- WORK TASK -
Every entry that follows must be written out exactly, apart from its pictures.

[Stored data]

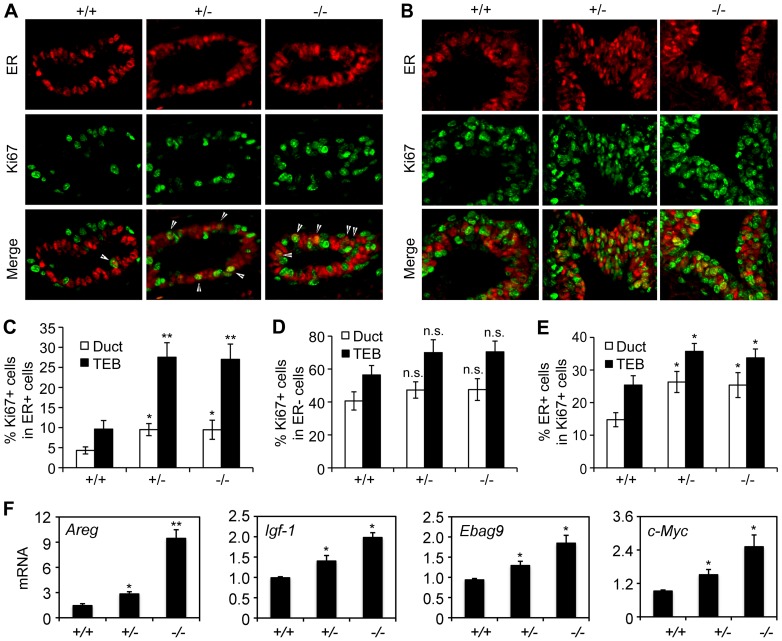

Atbf1-knockout-mediated cell proliferation primarily occurs in ER-positive cells.(A, B) Detection of ER (red) and Ki67 (green) by double IF staining in mammary ducts (A) and TEBs (B). White arrows indicate cells that are positive for both ER and Ki67. (C, D) Knockout of Atbf1 increases cell proliferation in ER-positive cells (C) but not in ER-negative cells (D). (E) Knockout of Atbf1 also increases the number of ER-positive cells among proliferating (Ki67-positive) cells. For panels C–E, cells were counted from 10 randomly selected fields per mouse, and three mice were used for each genotype. The number of cells counted for each bar ranged from 1000 to 2000 for ducts and 2000 to 2500 for TEBs. *, P<0.05; **, P<0.01; n.s., P>0.05 (one-way ANOVA). (F) Real time RT-PCR was used to detect ER target gene expression (Areg, Igf-1, Ebag9 and c-Myc).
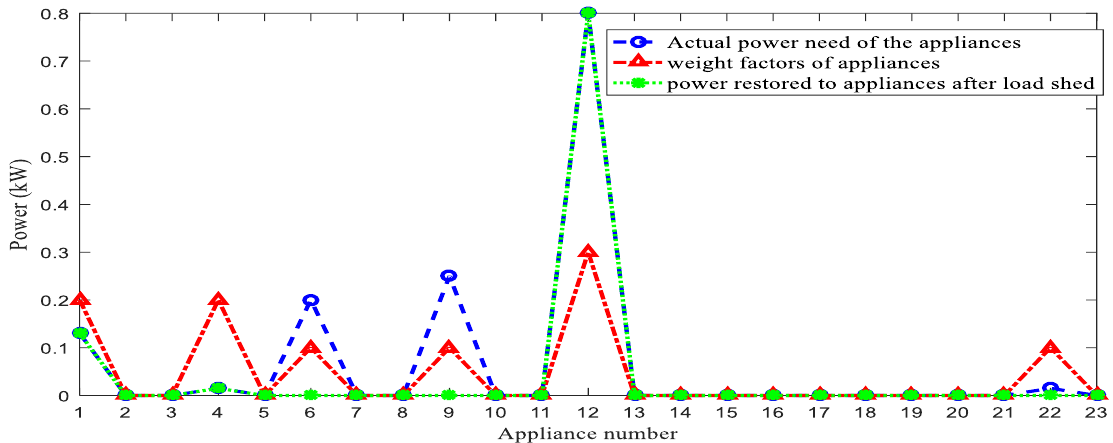
Figure 11. Actual load to meet, weight factors assigned for priority of appliance, and power restored due to EVs for residential user 5.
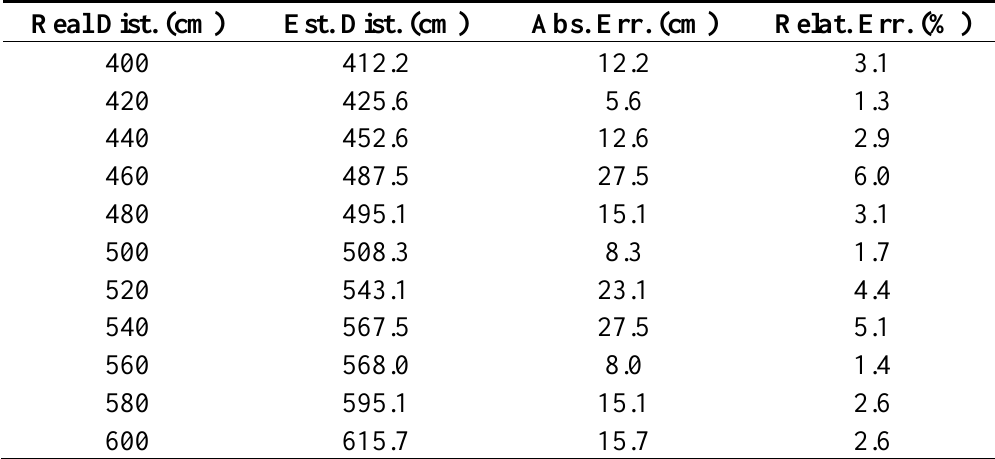
Table 2. Final distance estimation result for Experiment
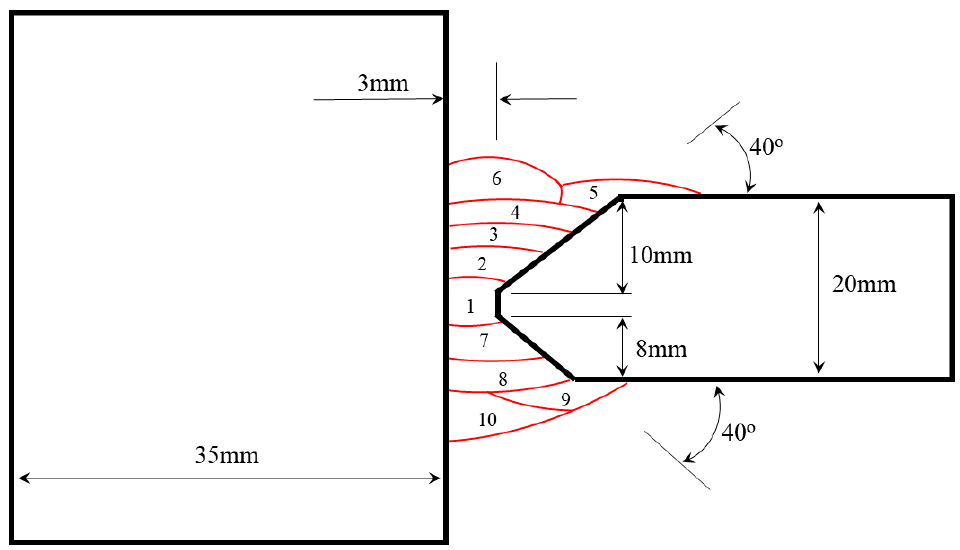
Figure 1 . Plate dimensions and weld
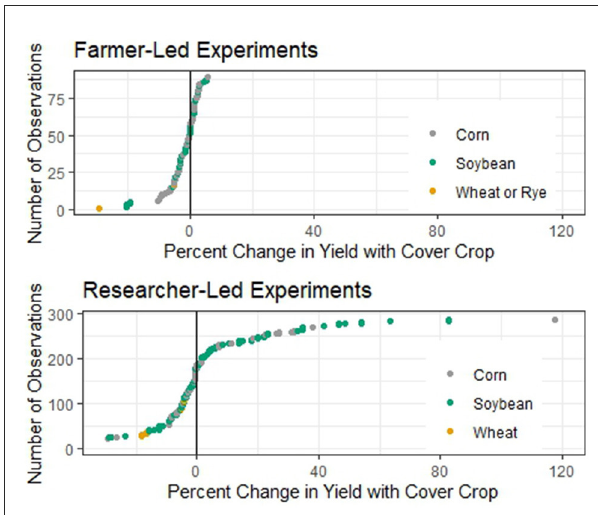
FIGURE3 The change in percent in cash crop grain yield following a cover crop in farmer-led and researcher-led trials for all comparisons in the database. The three crops for which grain yield information was analyzed were corn (gray dots), soybean (green dots), and wheat (orange dots). The vertical black line indicates the average of all experiments.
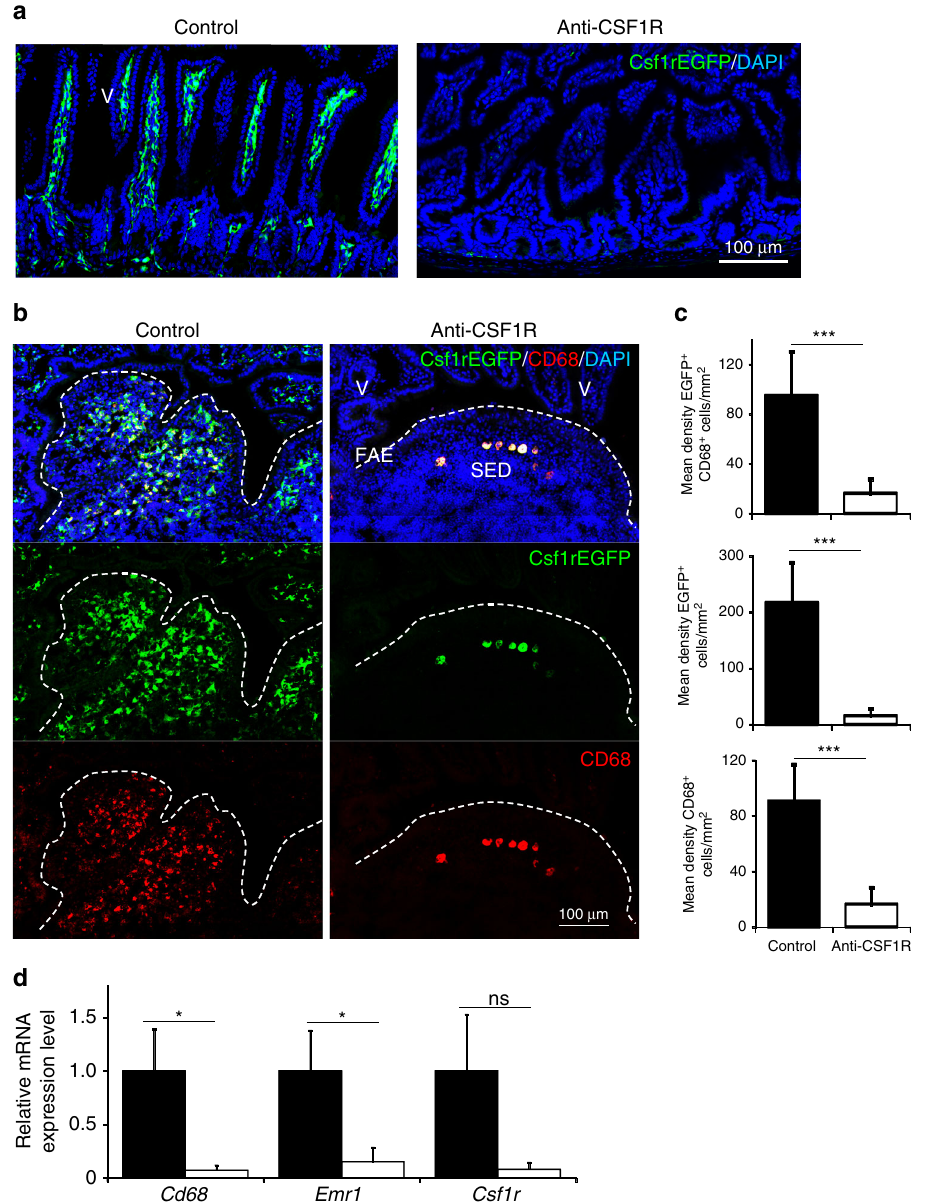
Fig. 1 Prolonged anti-CSF1R blockade depletes macrophages in the gut. Csf1r -EGFP mice were treated with anti-CSF1R mAb or control-IgG (control) for 6 weeks before analysis. a Depletion of Csf1r -EGFP + (green) macrophages in the gut wall of anti-CSF1R mAb-treated mice. Scale bar, 100 µ m. Images are representative of four mice/group from three independent experiments. b Detection of Csf1r -EGFP + (green) and CD68 + (red) macrophages in Peyer ’ s patches by IHC. FAE, follicle-associated epithelium; SED, subepithelial dome; V, villus. Broken lines indicate the FAE boundary. Scale bar, 100 µ m. c Morphometric analysis of the density of Csf1r -EGFP + CD68 + macrophages in Peyer ’ s patches. Data represent mean ± SD from 2 to 10 sections from 3 to 4 mice/group. *** P < 0.001, two-tailed unpaired Student ’ s t -test. d RT – qPCR analysis of Cd68 , Emr1 , and Csf1r expression in Peyer ’ s patches. Bars represent mean ± SEM. Data are derived from 3 to 4 mice/group. * P < 0.05, two-tailed unpaired Student ’ s t -test. NS not signi fi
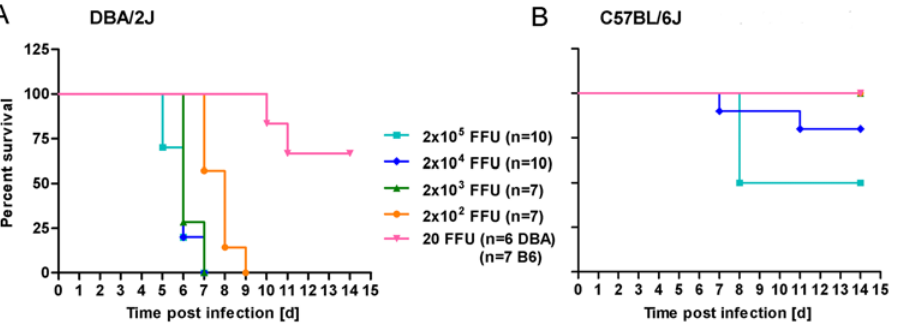
Figure 3. DBA/2J mice are highly susceptible to PR8 infections compared to C57BL/6J mice. DBA/2J (A) and C57BL/6J (B) mice were infected with increasing doses of PR8 virus via the intranasal route and survival was recorded for the following 14 days. Mortality includes also mice that were sacrificed because they had lost more than 25% of body weight.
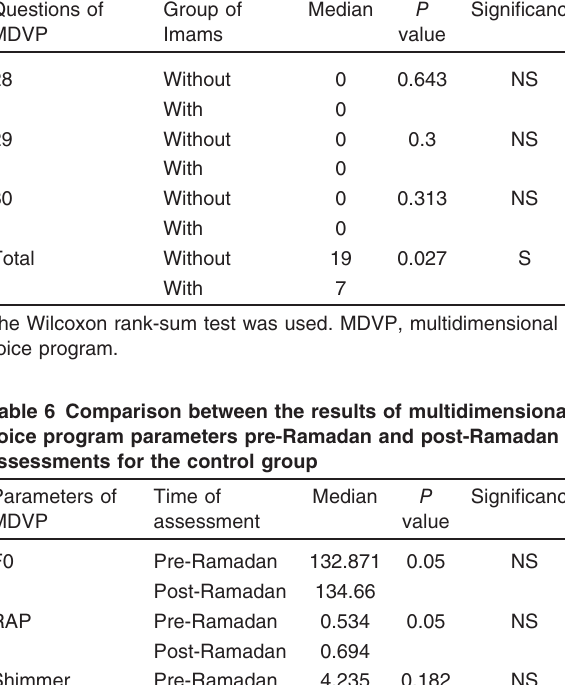
Table 8 Comparison between the results of pre-Ramadan and post-Ramadan assessments for VHI parameters in the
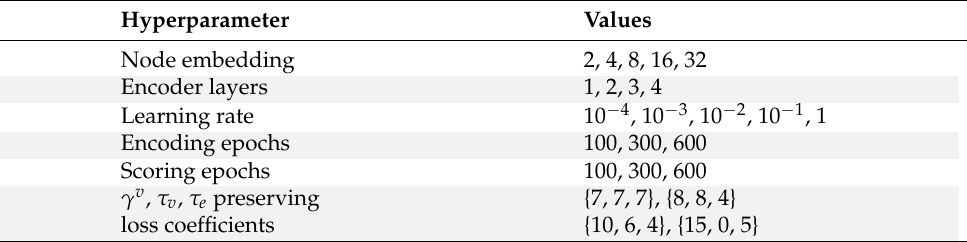
Table 2. Hyperparameter values tested during our grid search for DDEGK graph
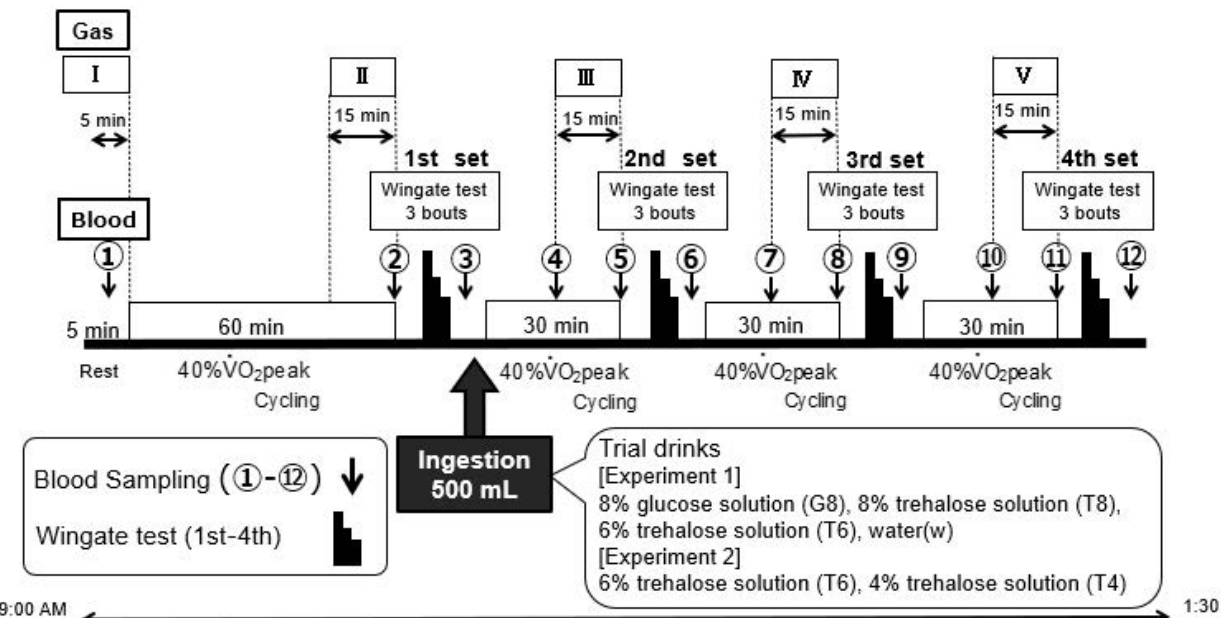
Figure 1. Experimental design (Wadazumi protocol). This cycling exercise protocol combines constant-load exercise and the Wingate test. Intensity of constant load was set at 40% 60 min and 30 min × 3 times. Four sets of the Wingate test (30 s × 3 times) were performed. After the first Wingate test, participants ingested a trial drink. Expired gas was collected at rest (I) and in last 15 min of 60 and 30 min constant-load exercise (II–V). Points 1 (cid:13) to 12 (cid:13) indicate blood sample collection, RPE measurements, and Borg scale measurements.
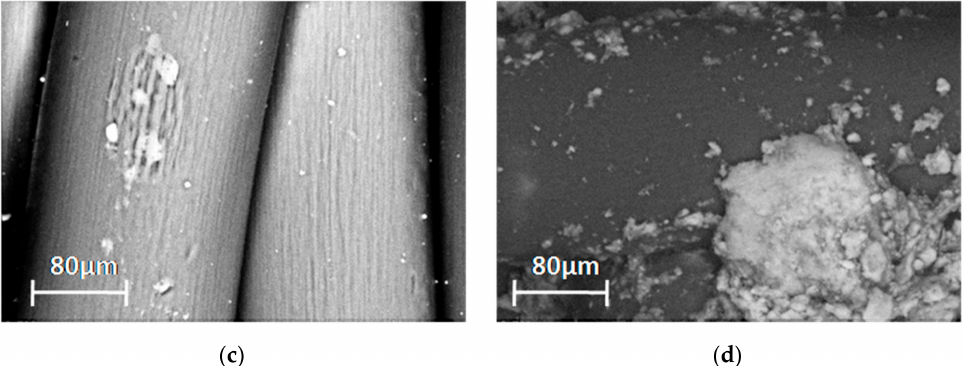
Figure 2. SEM images of ( a ) raw CO, ( c ) raw PA, ( b ) RGO/TiO 2 coated CO and ( d ) RGO/TiO 2 coated PA fibrous structures.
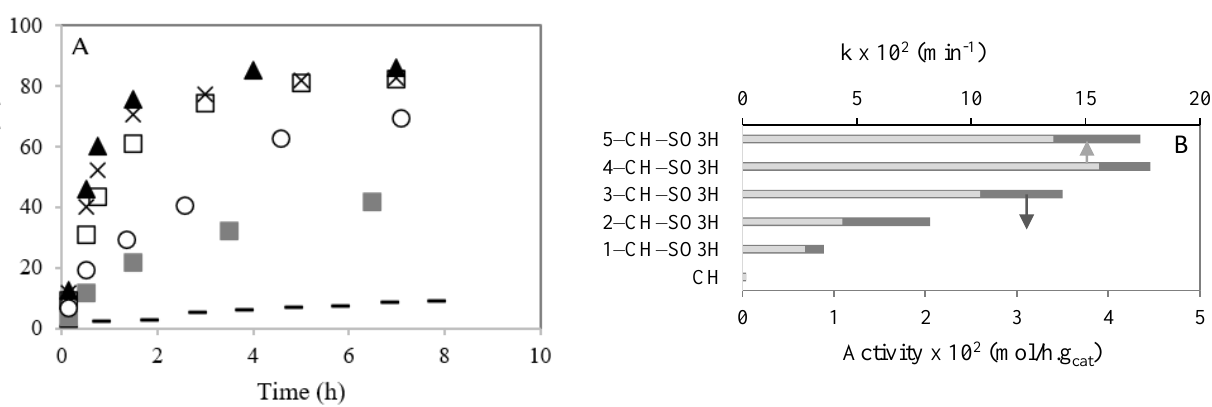
Figure 5. Esterification of caprylic acid with methanol in the presence of chitosan with SO 3 H, at 60 °C: ( A ) conversion (%) versus time (h). (–) CH; ( ) 1–CH–SO 3 H; ( ) 2-CH–SO 3 H; ( ) 3–CH–H; ( ) 4–CH–SO 3 H; (×) 5–CH–SO 3 H; ( B ) initial activ- ities taken as the maximum observed reaction rate and k (min −1 ). Reaction conditions: catalyst amount (0.2 g); temperature (60 °C), molar ratio caprylic acid to methanol (1:95).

- RESPONSE BELOW -
Atbf1-knockout-mediated cell proliferation primarily occurs in ER-positive cells.(A, B) Detection of ER (red) and Ki67 (green) by double IF staining in mammary ducts (A) and TEBs (B). White arrows indicate cells that are positive for both ER and Ki67. (C, D) Knockout of Atbf1 increases cell proliferation in ER-positive cells (C) but not in ER-negative cells (D). (E) Knockout of Atbf1 also increases the number of ER-positive cells among proliferating (Ki67-positive) cells. For panels C–E, cells were counted from 10 randomly selected fields per mouse, and three mice were used for each genotype. The number of cells counted for each bar ranged from 1000 to 2000 for ducts and 2000 to 2500 for TEBs. *, P<0.05; **, P<0.01; n.s., P>0.05 (one-way ANOVA). (F) Real time RT-PCR was used to detect ER target gene expression (Areg, Igf-1, Ebag9 and c-Myc).
Figure 11. Actual load to meet, weight factors assigned for priority of appliance, and power restored due to EVs for residential user 5.
Table 2. Final distance estimation result for Experiment
Figure 1 . Plate dimensions and weld
FIGURE3 The change in percent in cash crop grain yield following a cover crop in farmer-led and researcher-led trials for all comparisons in the database. The three crops for which grain yield information was analyzed were corn (gray dots), soybean (green dots), and wheat (orange dots). The vertical black line indicates the average of all experiments.
Fig. 1 Prolonged anti-CSF1R blockade depletes macrophages in the gut. Csf1r -EGFP mice were treated with anti-CSF1R mAb or control-IgG (control) for 6 weeks before analysis. a Depletion of Csf1r -EGFP + (green) macrophages in the gut wall of anti-CSF1R mAb-treated mice. Scale bar, 100 µ m. Images are representative of four mice/group from three independent experiments. b Detection of Csf1r -EGFP + (green) and CD68 + (red) macrophages in Peyer ’ s patches by IHC. FAE, follicle-associated epithelium; SED, subepithelial dome; V, villus. Broken lines indicate the FAE boundary. Scale bar, 100 µ m. c Morphometric analysis of the density of Csf1r -EGFP + CD68 + macrophages in Peyer ’ s patches. Data represent mean ± SD from 2 to 10 sections from 3 to 4 mice/group. *** P < 0.001, two-tailed unpaired Student ’ s t -test. d RT – qPCR analysis of Cd68 , Emr1 , and Csf1r expression in Peyer ’ s patches. Bars represent mean ± SEM. Data are derived from 3 to 4 mice/group. * P < 0.05, two-tailed unpaired Student ’ s t -test. NS not signi fi
Figure 3. DBA/2J mice are highly susceptible to PR8 infections compared to C57BL/6J mice. DBA/2J (A) and C57BL/6J (B) mice were infected with increasing doses of PR8 virus via the intranasal route and survival was recorded for the following 14 days. Mortality includes also mice that were sacrificed because they had lost more than 25% of body weight.
Table 8 Comparison between the results of pre-Ramadan and post-Ramadan assessments for VHI parameters in the
Table 2. Hyperparameter values tested during our grid search for DDEGK graph
Figure 1. Experimental design (Wadazumi protocol). This cycling exercise protocol combines constant-load exercise and the Wingate test. Intensity of constant load was set at 40% 60 min and 30 min × 3 times. Four sets of the Wingate test (30 s × 3 times) were performed. After the first Wingate test, participants ingested a trial drink. Expired gas was collected at rest (I) and in last 15 min of 60 and 30 min constant-load exercise (II–V). Points 1 (cid:13) to 12 (cid:13) indicate blood sample collection, RPE measurements, and Borg scale measurements.
Figure 2. SEM images of ( a ) raw CO, ( c ) raw PA, ( b ) RGO/TiO 2 coated CO and ( d ) RGO/TiO 2 coated PA fibrous structures.
Figure 5. Esterification of caprylic acid with methanol in the presence of chitosan with SO 3 H, at 60 °C: ( A ) conversion (%) versus time (h). (–) CH; ( ) 1–CH–SO 3 H; ( ) 2-CH–SO 3 H; ( ) 3–CH–H; ( ) 4–CH–SO 3 H; (×) 5–CH–SO 3 H; ( B ) initial activ- ities taken as the maximum observed reaction rate and k (min −1 ). Reaction conditions: catalyst amount (0.2 g); temperature (60 °C), molar ratio caprylic acid to methanol (1:95).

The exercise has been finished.